Does anyone know if it would be possible to swap out the hard drive for an SSD on my own on the Sony VAIO L Series? Is the case able to be opened up and the hard drive swapped?

My real desire for having an SSD in the All in One that I am looking to buy is that the one that I have been using in my Asus Zenbook has been so fast and so extremely quiet that I can't imagine using anything other than an SSD again. Although, I have not used an actual hard drive in a desktop PC in quite some time and have never used one as fast as 7,200 RPM before, so maybe the speed and quietness of the hard drives today are much better than what I remember from years ago.

Thanks for any input!
 
I did not look up your service manual. Replacing a hard drive on a similar all-in-one required removing 15 screws and prying a bezel off with a thin plastic tool. Once you have the PC disassembled swapping the drive is ease. Cloning the content of the drive is also fairly easy.

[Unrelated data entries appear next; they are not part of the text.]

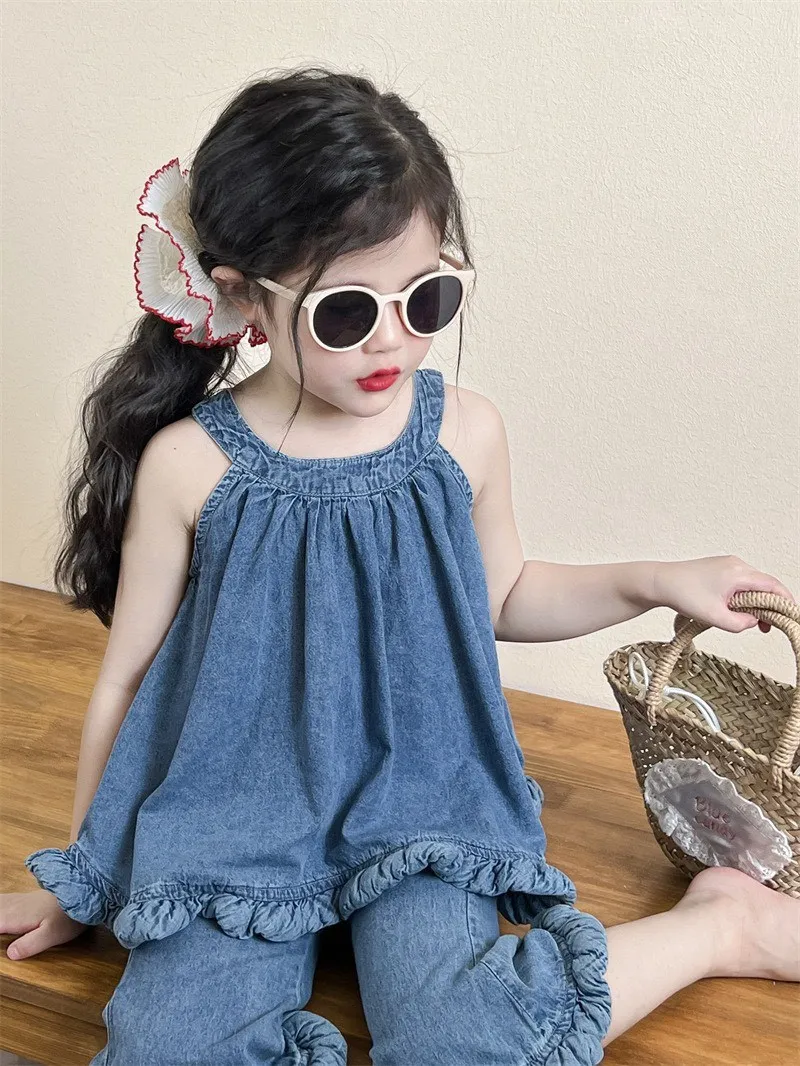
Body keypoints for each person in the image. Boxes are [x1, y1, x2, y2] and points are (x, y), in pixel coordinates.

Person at [1, 66, 798, 1066]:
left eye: (426, 298)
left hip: (421, 806)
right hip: (230, 822)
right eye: (345, 313)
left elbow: (504, 594)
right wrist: (82, 882)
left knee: (459, 1037)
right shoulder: (190, 464)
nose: (392, 340)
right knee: (170, 1048)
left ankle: (718, 926)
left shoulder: (464, 432)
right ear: (241, 295)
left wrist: (653, 579)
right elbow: (126, 678)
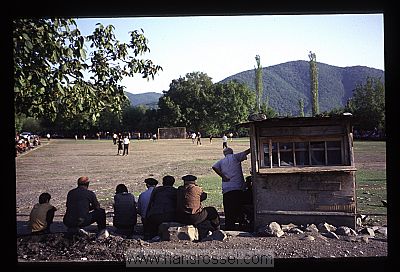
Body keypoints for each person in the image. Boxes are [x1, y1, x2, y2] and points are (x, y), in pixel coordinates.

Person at [212, 147, 251, 230]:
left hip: (227, 189)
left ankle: (229, 227)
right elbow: (246, 152)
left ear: (224, 154)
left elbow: (214, 167)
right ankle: (242, 226)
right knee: (239, 208)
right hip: (238, 188)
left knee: (229, 210)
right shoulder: (235, 157)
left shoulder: (222, 161)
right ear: (232, 152)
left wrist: (223, 176)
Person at [146, 175, 178, 239]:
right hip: (170, 216)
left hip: (155, 216)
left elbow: (151, 203)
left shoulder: (157, 190)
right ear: (173, 183)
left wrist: (147, 216)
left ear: (163, 182)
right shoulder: (175, 191)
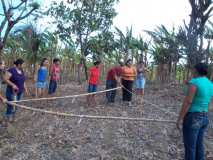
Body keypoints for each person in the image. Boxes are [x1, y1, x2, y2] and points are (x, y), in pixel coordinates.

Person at [176, 63, 213, 160]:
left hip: (193, 118)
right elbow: (210, 103)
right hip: (205, 117)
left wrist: (179, 119)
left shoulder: (195, 82)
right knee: (199, 145)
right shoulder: (210, 84)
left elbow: (188, 101)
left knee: (190, 147)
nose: (192, 71)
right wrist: (204, 110)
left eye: (193, 70)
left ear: (196, 71)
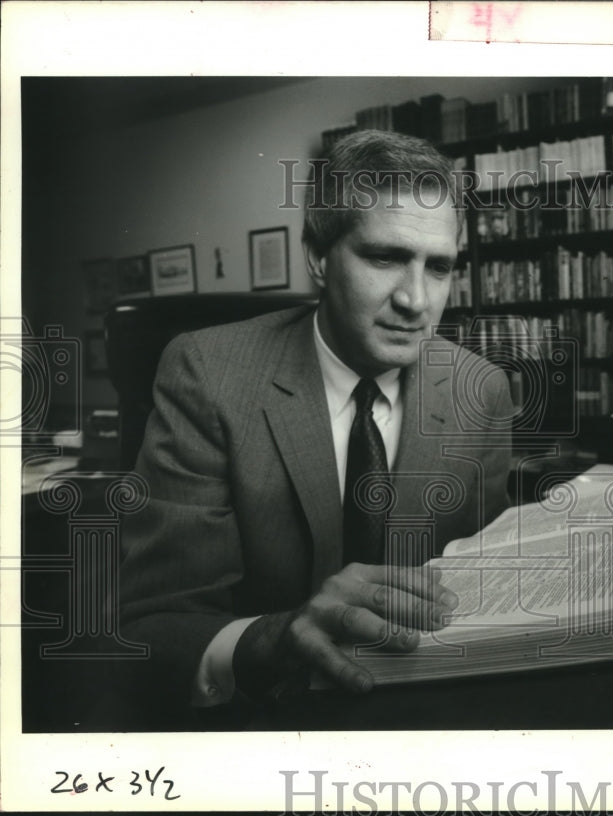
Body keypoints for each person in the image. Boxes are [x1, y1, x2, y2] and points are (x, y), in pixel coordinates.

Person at [117, 130, 513, 724]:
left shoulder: (480, 390)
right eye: (384, 257)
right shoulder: (206, 374)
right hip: (266, 722)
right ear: (319, 259)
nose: (416, 300)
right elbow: (153, 628)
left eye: (439, 267)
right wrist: (279, 637)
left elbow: (484, 586)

Suggest you hunt on you-tube for disassembly videos and see if you can do this. The hard drives on an all-in-one are not really set up for end user replace.

Aside: I have 4 SSDs deployed on my pcs. (intel 320 in work laptop, SF 2200 in laptop, SF2200 in wife's desktop and Samsung 830 in laptop). The SSDs make a difference in laptops. I do *not* use an SSD in my server PC -- the faster boot time is mostly irrelevant and I don't really see any other advantage. This is just me, but I do use laptop with SSD and server without on a daily basis and would not replace the raid HDD in my server with SSDs. Not enough gain for the cost $$ and the hassle of a smaller C drive.